Detection and Dispersion of Thick and Film-Like Oil Spills in a Coastal Bay Using Satellite Optical Images

Abstract

The spatial distribution of an oil spill and its temporal dispersion within a coastal bay were investigated using high-resolution optical images. A neural network (NN) method was applied to Landsat and DubaiSat-2 images to detect the oil spill. We conducted field observations to measure spectral characteristics of the oil spill and the oil-free sea surface. We were able to detect and eliminate pixels corresponding to ships and ship shadows on the satellite image, resulting in successful oil spill detection. A new recursive NN method using a near-infrared band was developed to classify oil types into thick or film-like oil and to estimate their areal extents.

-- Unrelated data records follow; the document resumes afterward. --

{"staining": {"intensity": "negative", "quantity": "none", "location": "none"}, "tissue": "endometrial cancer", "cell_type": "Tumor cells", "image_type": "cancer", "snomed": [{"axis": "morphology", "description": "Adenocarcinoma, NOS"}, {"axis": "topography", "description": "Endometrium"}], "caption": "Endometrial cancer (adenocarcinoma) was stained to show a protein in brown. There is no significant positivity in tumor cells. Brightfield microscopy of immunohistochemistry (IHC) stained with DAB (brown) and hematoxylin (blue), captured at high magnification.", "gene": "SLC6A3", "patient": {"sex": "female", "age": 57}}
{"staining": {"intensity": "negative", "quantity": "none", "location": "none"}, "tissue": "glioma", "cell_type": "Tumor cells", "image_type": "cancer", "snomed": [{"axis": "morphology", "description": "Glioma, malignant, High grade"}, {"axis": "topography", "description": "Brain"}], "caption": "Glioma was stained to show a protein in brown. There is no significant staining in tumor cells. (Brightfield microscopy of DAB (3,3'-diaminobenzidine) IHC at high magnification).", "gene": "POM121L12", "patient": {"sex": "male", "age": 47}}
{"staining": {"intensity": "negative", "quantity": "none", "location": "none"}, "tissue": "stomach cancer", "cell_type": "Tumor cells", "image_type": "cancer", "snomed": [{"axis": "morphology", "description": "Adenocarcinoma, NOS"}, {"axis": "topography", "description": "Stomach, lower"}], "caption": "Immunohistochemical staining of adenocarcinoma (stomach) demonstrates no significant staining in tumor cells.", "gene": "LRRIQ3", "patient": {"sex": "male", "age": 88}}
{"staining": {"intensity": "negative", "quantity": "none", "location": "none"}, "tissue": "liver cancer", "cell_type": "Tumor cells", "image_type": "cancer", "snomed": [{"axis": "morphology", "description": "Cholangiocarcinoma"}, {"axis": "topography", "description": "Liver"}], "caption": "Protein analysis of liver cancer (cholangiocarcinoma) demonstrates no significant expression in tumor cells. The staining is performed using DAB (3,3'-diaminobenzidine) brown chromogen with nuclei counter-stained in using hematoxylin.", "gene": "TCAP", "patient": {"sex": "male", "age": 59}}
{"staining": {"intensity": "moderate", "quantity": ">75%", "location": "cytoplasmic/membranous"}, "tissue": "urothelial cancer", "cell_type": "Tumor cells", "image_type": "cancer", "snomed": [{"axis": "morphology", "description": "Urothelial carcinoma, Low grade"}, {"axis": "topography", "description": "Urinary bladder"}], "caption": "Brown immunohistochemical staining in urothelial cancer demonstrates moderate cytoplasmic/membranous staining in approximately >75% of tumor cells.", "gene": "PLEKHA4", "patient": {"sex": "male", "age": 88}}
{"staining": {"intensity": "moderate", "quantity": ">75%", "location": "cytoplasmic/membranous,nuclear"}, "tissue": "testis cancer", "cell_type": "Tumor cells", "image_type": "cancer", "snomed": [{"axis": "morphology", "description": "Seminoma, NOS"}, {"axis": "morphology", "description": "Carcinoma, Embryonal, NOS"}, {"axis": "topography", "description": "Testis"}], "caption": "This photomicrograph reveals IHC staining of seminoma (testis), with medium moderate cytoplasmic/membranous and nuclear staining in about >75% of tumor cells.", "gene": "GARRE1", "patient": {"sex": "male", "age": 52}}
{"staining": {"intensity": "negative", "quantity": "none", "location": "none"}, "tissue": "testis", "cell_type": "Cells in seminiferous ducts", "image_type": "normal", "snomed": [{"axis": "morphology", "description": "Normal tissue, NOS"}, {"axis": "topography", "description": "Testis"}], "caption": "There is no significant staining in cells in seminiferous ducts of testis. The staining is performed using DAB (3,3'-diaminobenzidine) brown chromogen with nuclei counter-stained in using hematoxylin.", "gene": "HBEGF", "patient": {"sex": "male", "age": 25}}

To understand potential causes of the temporal evolution of the oil spill, we performed numerical modeling with atmospheric and oceanic inputs. Overall, trajectories of oil particles controlled by tidal currents showed good agreement with the detection results from satellite data. Slight discrepancies occurred between satellite data and results from the model simulation using only tidal currents, particularly in the southeastward dispersion or in the spreading of film-like oils into the northern inner channels. This was attributed to the effect of wind-driven Ekman drift. This study suggests that tidal currents played an important role in the temporal dispersion of oil in the bay during initial phases, when wind conditions were relatively weak, and that the Ekman drift became the dominant control on oil movement during periods of weak tidal currents and strong winds.